The industry has made headway in explaining the transformative power that medicines can have. Most payers are now covering the Hepatitis C cures, which have been lifesavers for patients and eliminated the need for costly liver transplants. But the public’s ire over pricing now appears to be most acute regarding existing products that have been on the market for years.
The pharmaceutical industry has historically relied on arguments that pricing reflects enormous and risky investments in research and development. The Tufts Center of Drug Development found that just 12 percent of drugs that enter clinical trials make it to market. But those arguments are beginning to fall flat, and some want those costs explicitly and publicly spelled out.
Now some states are considering legislation that would require disclosure of R&D expenditures related to particular products, and many would even limit prices based on those expenditures. More troubling, the White House is now allegedly working on a comprehensive package to address drug pricing that may include similar ideas. The industry is waiting with bated breath.
The National Association of Manufacturers (NAM) has responded forcefully, stating, “There are efforts underway to require manufacturers to turn over highly sensitive operational information, such as pricing on specific products, marketing costs, and product development funding streams. From the view of the manufacturer, publicly releasing this kind of information is contrary to commonly understood business practice, surrenders federal protections, leaves markets and their company open to manipulation… .” NAM is right. However, telling the story of products whose price exceeds the marginal cost of production in the short-run while the long-run economic and clinical benefits are much more difficult to quantify is complicated. Scurrilous demonstrations from the campaign bully pulpit are far easier.

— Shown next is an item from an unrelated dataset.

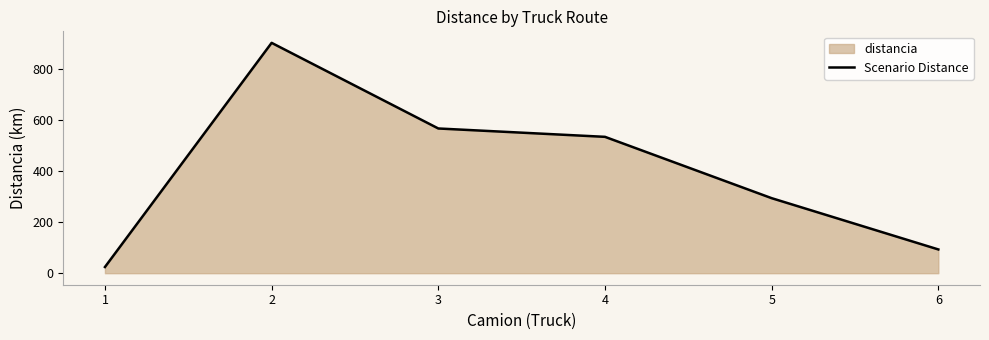

Where is the data nearest to the value 464?

4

Since enactment of the Affordable Care Act five years ago, the industry has experienced a relative lull in activity as the policy focus has been on implementing that gargantuan law. But increased public ire at both real and perceived pricing issues means that the industry must move rapidly to a war footing in Congress.

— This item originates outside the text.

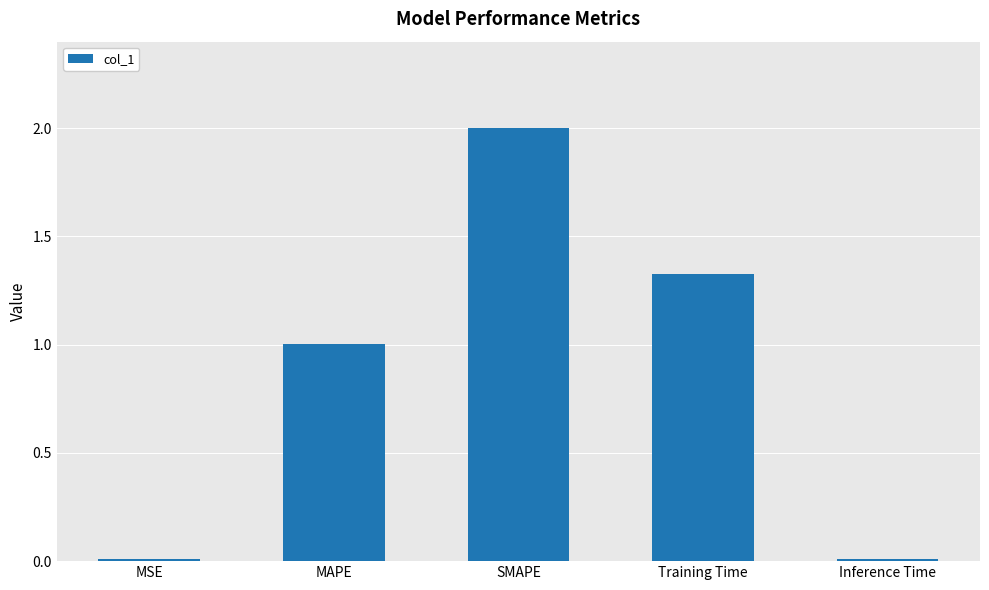

Which label corresponds to the largest value in the chart?

SMAPE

A new opportunity to educate policymakers on the role and economics of pharmaceuticals presents itself with the ascension of Stephen Ubl as president of the lead trade group, PhRMA. Just 46 years old, Mr. Ubl is an experienced operator in Washington but brings new energy and focus to an industry now finding itself in a defensive posture. It’s high time to develop and convey more forceful arguments regarding the value of innovation in driving down overall healthcare costs and assisting society in addressing unmet medical needs that no other sector can deliver.